§ Extract to read:
-- START --
Did you hear what I heard? You'll never know. Our experience of the music we listen to is shaped by extensive processing of the raw vibrations that enter our ears. That processing, by the auditive and cognitive centers of our brain, is itself strongly shaped by a long trail of experiences, expectations and culture. Plus another dozen or more factors.

 

Most people are not so much interested in the mechanisms (both physically and mentally) behind listening. But listening is really where it all comes together. The enjoyment of music, the interpretation of performances, the judgment of audio reproduction quality is not done with our ears. It is done within our brain. The ears are the sensors that provide our brains with just a physical sample of the air vibrations that represent the sound. What those vibration mean, what they signify, and their ‘quality’ is determined by the brain.

In his latest book "I am a strange loop", Douglas Hofstadter says it as follows:

 

"The passage leading from vast numbers of received signals to a handful of triggered symbols is a kind of funneling process in which initial input signals are manipulated or "massaged", the results of which selectively trigger further (i.e., more "internal") signals, and so forth. This baton-passing by squads of signals traces out an ever-narrowing pathway in the brain, which winds up triggering a small set of symbols whose identities are of course a subtle function of the original input signals.[...] In the interest of clarity, I have painted too simple a picture of the process of perception, for in reality, there is a great deal of two-way flow. Signals don't propagate solely from the outside inwards, towards symbols; expectations from past experiences simultaneously give rise to signals propagating outwards from certain symbols. There takes place a kind of negotiation between inward-bound and outward-bound signals, and the result is the locking-in of a pathway connecting raw input to symbolic interpretation."
-- END --
§ Data listing:
-- START --
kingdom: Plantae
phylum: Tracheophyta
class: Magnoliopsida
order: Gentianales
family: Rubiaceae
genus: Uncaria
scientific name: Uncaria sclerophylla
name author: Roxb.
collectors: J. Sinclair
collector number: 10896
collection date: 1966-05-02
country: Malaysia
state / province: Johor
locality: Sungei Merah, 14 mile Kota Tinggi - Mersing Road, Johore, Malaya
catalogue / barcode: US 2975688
-- END --
-- START --
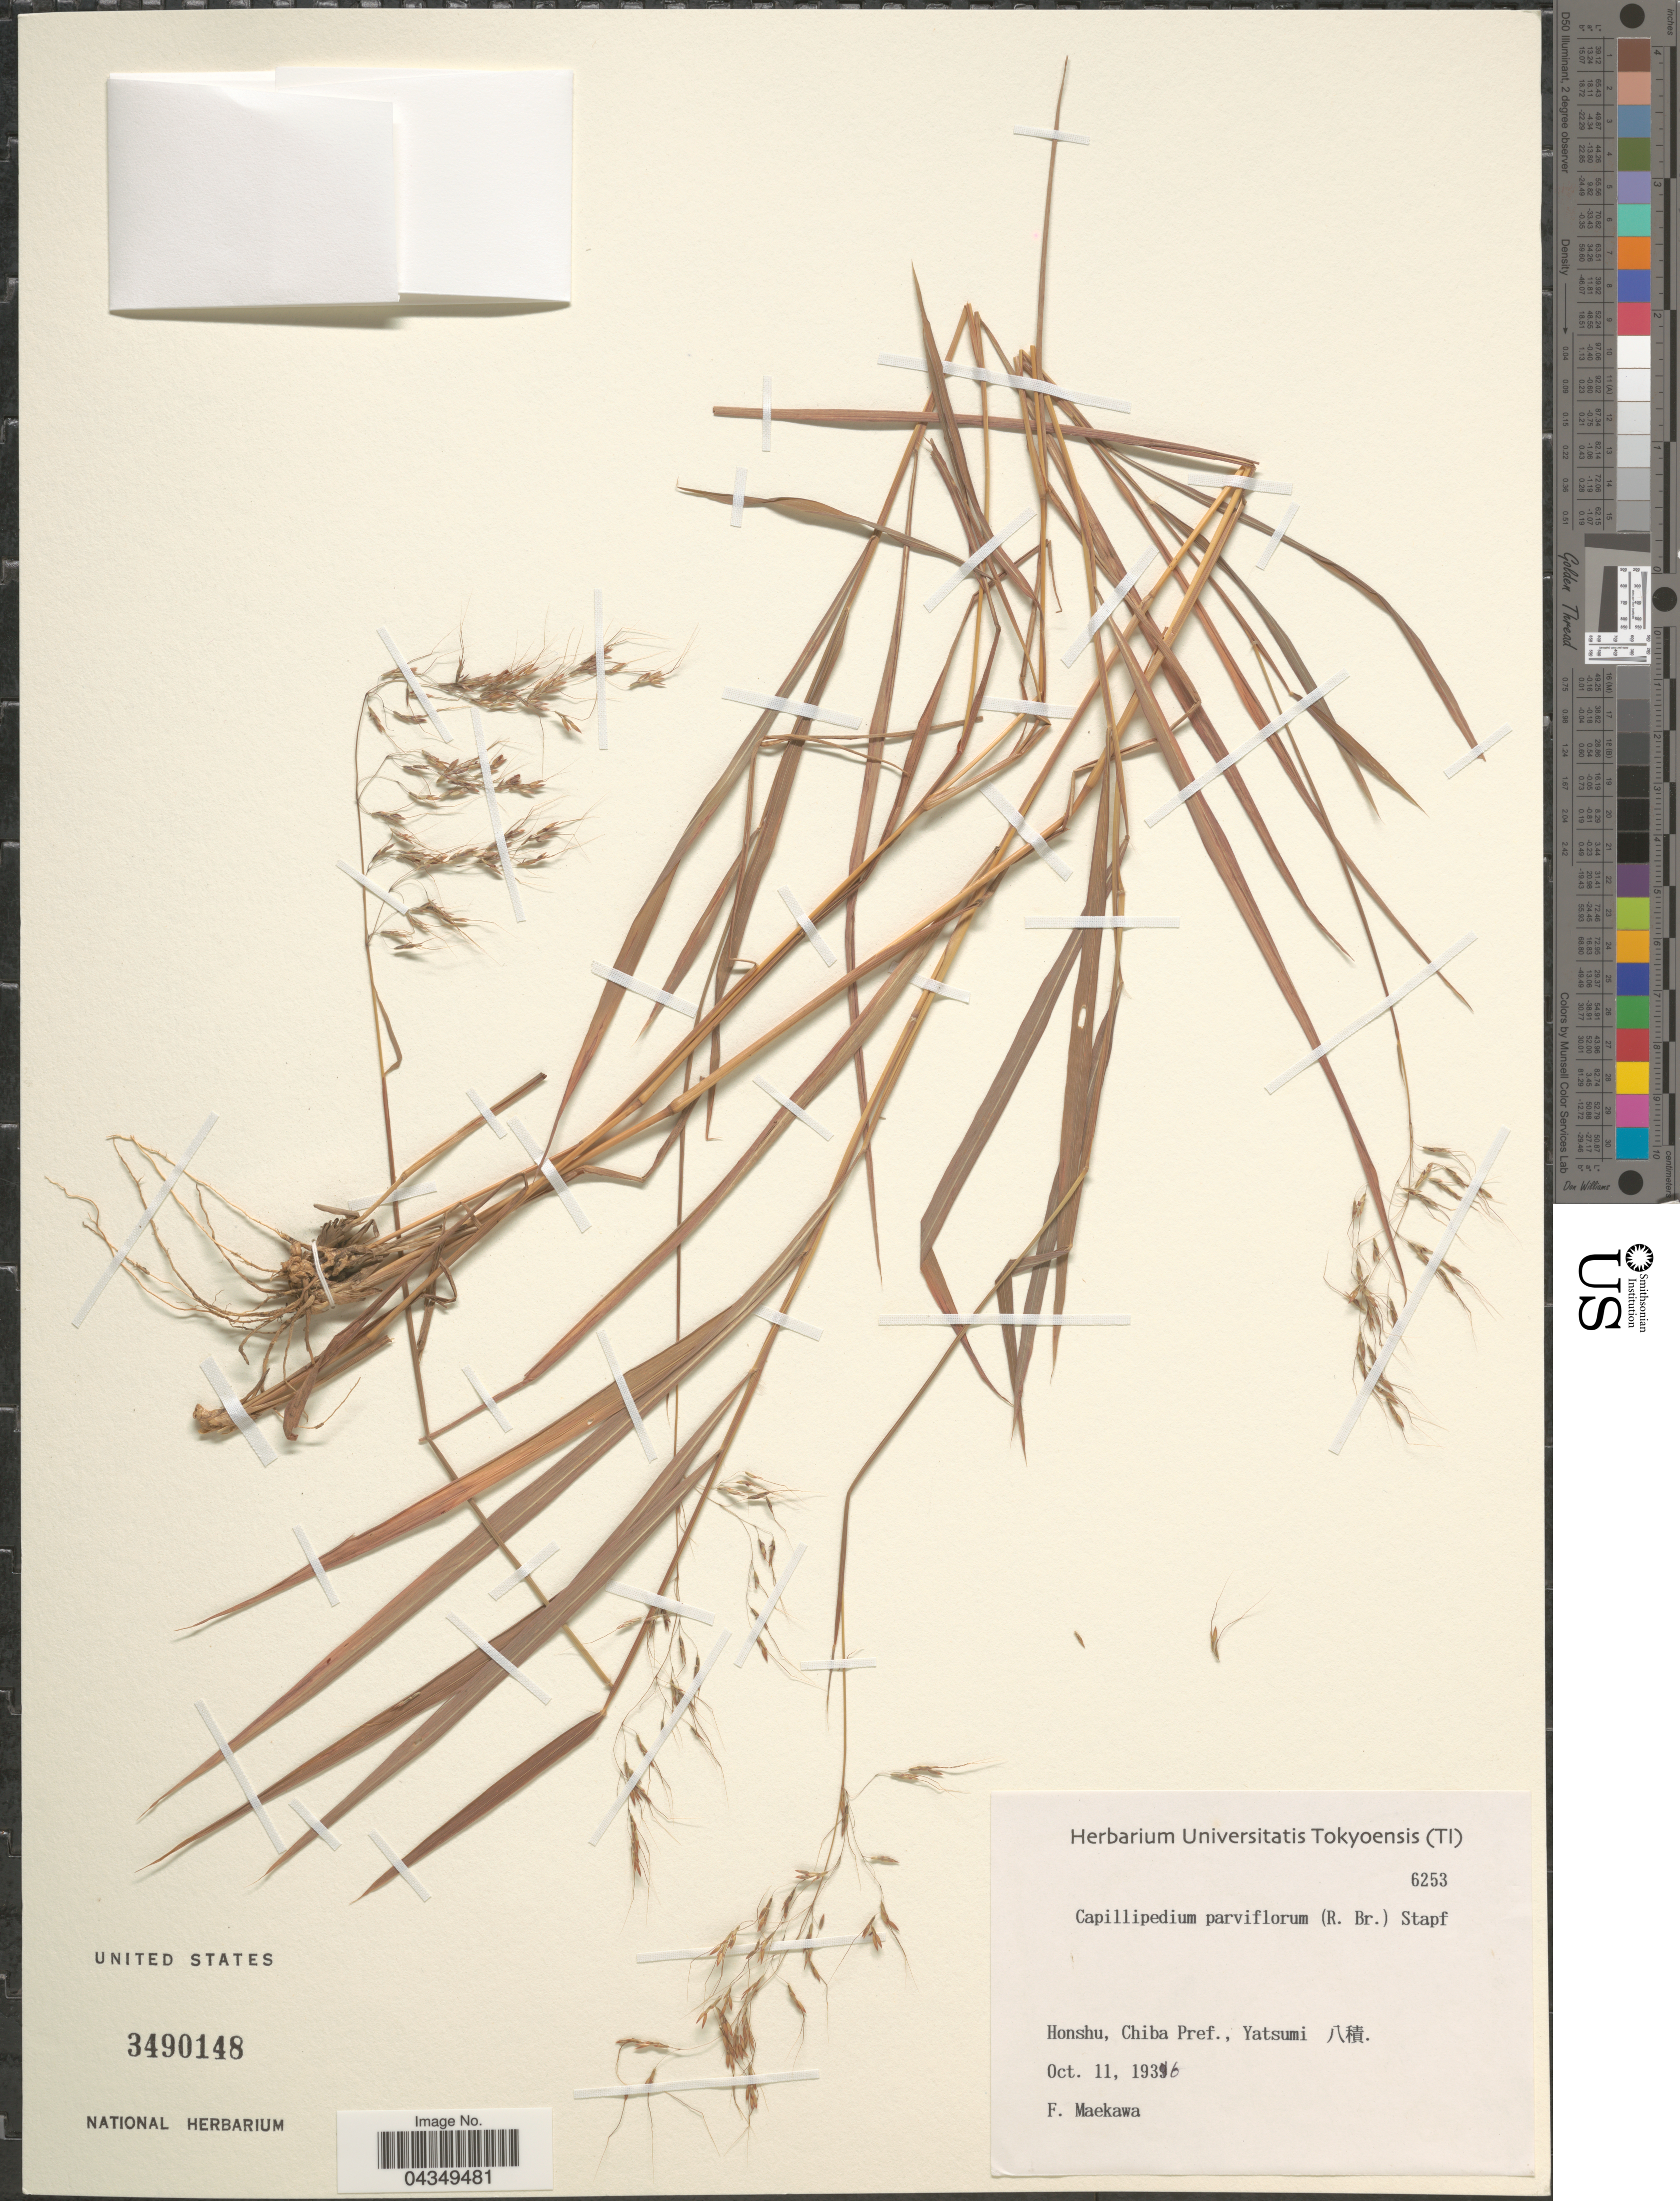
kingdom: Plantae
-- END --
§ Problems and tasks:
- a) Reproduce the stretch of the extract on listening to music from "Did you hear" through "or more factors.".
- b) Answer these questions on the extract on listening to music:
(i) What is the title of the Douglas Hofstadter book it quotes?
(ii) What does it call the sensors that give the brain a physical sample of the air vibrations?
(iii) In the quotation, what do expectations from past experiences give rise to?
- c) Continue the extract on listening to music from its last sentence.
The material comes from a separate source.

§ Expected answers:
- a)
Did you hear what I heard? You'll never know. Our experience of the music we listen to is shaped by extensive processing of the raw vibrations that enter our ears. That processing, by the auditive and cognitive centers of our brain, is itself strongly shaped by a long trail of experiences, expectations and culture. Plus another dozen or more factors.

- b)
(i) "I am a strange loop"
(ii) The ears
(iii) Signals propagating outwards from certain symbols

- c)
 

 

 

 

The brain does NOT take the ears at face value

And in case you are wondering, the brain does NOT take the ears’ input at face value. It is as if the brain says: OK, ears, I get that, but let me look at a couple of other inputs as well. What mood am I in really? How does that equipment actually look? Color, size, cost? Did I build it, or did I lay out hard-earned money to buy it? Or is it from a manufacturer I heard bad things about? Etcetera, etcetera.

 

How DO you become aware of what you hear? I mean, it's not as if you 'feel' those vibrating hairs in your inner ear and think, aha, that's a piano! No, somehow, the brain makes you 'aware' that you hear a piano. Pretty mysterious, that whole process. But scientific research has come a long way to unravel at least some of it...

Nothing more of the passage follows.